The risk is not that Iran will use nuclear weapons, he said, but rather “what will be the consequences when the concerned states like Israel or the United States decide that they will have to intervene and do something about the programme in Iran.”
All five big nuclear weapons states, Britain, China, France, Russia and the United States, were already deploying new nuclear weapon systems or had announced they would soon do so, he pointed out.
As of January 2011, Russia had 11,000 nuclear warheads, including 2,427 deployed, while the United States had 8,500 including 2,150 deployed, the report said.
Both countries have signed a Strategic Arms Reduction Treaty (START) that went into effect in February and calls for a maximum of 1,550 warheads deployed per country.

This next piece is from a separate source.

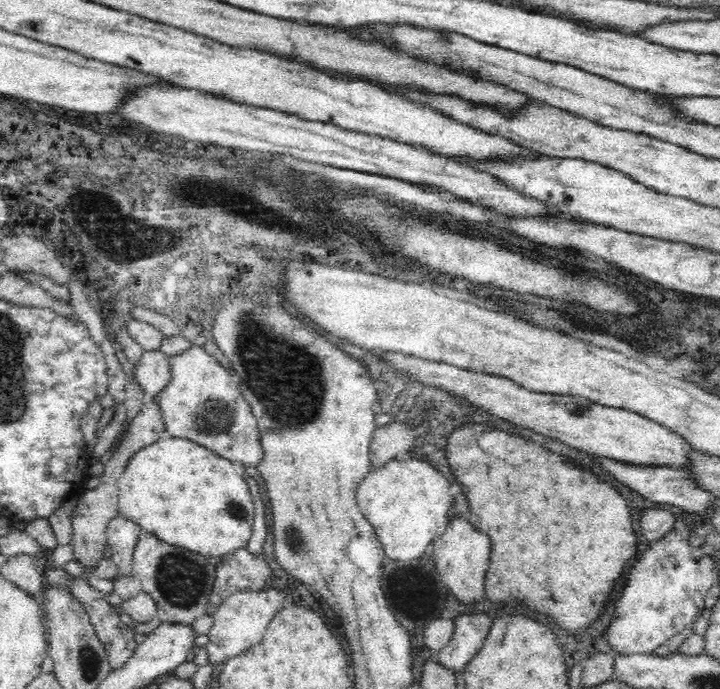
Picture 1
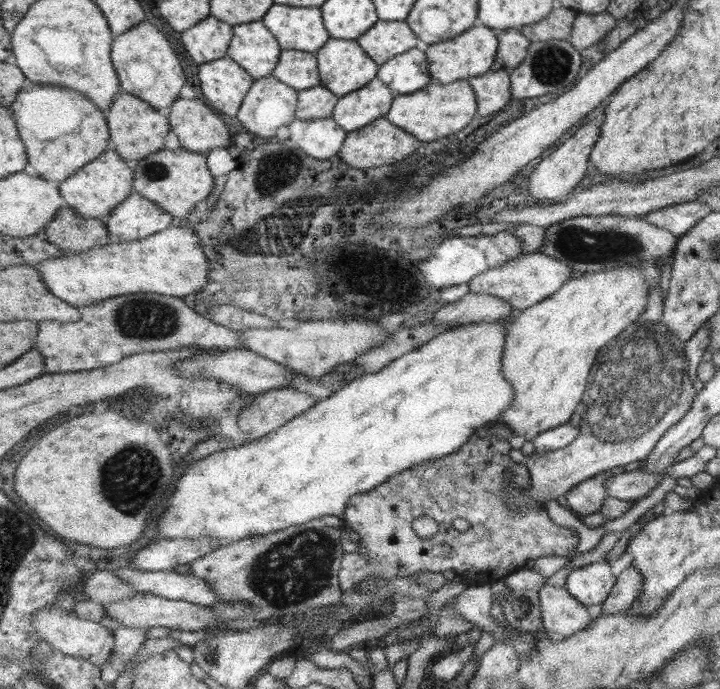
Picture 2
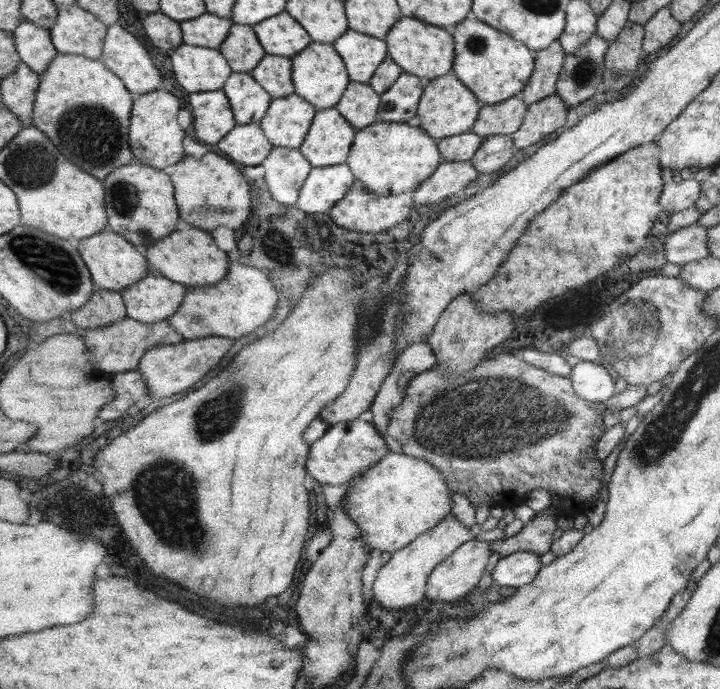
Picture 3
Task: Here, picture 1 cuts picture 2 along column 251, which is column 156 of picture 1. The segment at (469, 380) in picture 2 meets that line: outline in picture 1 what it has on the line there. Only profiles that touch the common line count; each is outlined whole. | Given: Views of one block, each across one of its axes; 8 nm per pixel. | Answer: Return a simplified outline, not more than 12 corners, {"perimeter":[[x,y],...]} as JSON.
{"perimeter":[[163,436],[131,456],[119,513],[205,557],[249,543],[230,460]]}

SIPRI’s annual report also said growing competition for scarce or valuable natural resources is causing or fuelling numerous conflicts around the world.
Neil Melvin, the head of SIPRI’s Armed Conflict and Conflict Management Programme, said it is difficult to pinpoint direct conflicts between countries over resources, but “there is certainly growing tensions... contributing to conflicts breaking out... and especially driving existing conflicts.”
“We have seen examples of how this can be linked to violence with the Arab Spring, in which the onset of violence in Tunisia, and to some degree also in Egypt, was sparked by food rioting and individuals responding to high food prices,” he said.